WHAT IS BEING ASKED: Begin at the row that has "LOCAL_ELDERLY: median 0" and stop after the row that has "Average: median 0". Write those rows out again with "lower edge" swapped for "bottom edge", leaving everything else unchanged.

RECORDS FOR THIS EXERCISE:

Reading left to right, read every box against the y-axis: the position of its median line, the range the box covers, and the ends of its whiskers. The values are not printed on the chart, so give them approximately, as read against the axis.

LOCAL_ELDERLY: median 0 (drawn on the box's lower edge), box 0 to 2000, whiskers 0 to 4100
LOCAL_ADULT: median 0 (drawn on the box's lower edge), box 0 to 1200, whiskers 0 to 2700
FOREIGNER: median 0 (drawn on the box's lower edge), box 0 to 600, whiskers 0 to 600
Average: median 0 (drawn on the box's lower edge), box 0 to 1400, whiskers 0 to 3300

---

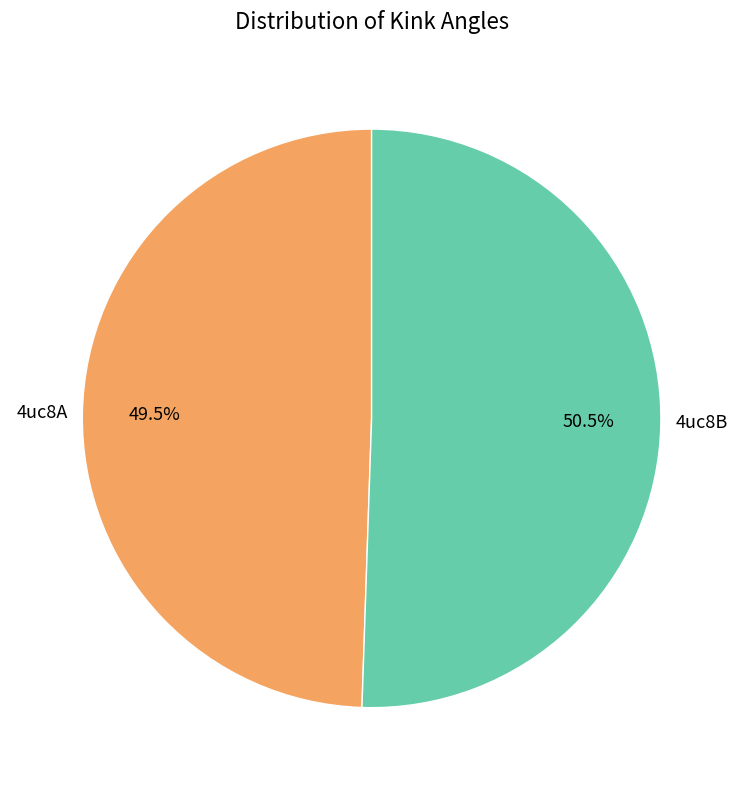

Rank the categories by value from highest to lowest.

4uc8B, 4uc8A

EXPECTED ANSWER:
LOCAL_ELDERLY: median 0 (drawn on the box's bottom edge), box 0 to 2000, whiskers 0 to 4100
LOCAL_ADULT: median 0 (drawn on the box's bottom edge), box 0 to 1200, whiskers 0 to 2700
FOREIGNER: median 0 (drawn on the box's bottom edge), box 0 to 600, whiskers 0 to 600
Average: median 0 (drawn on the box's bottom edge), box 0 to 1400, whiskers 0 to 3300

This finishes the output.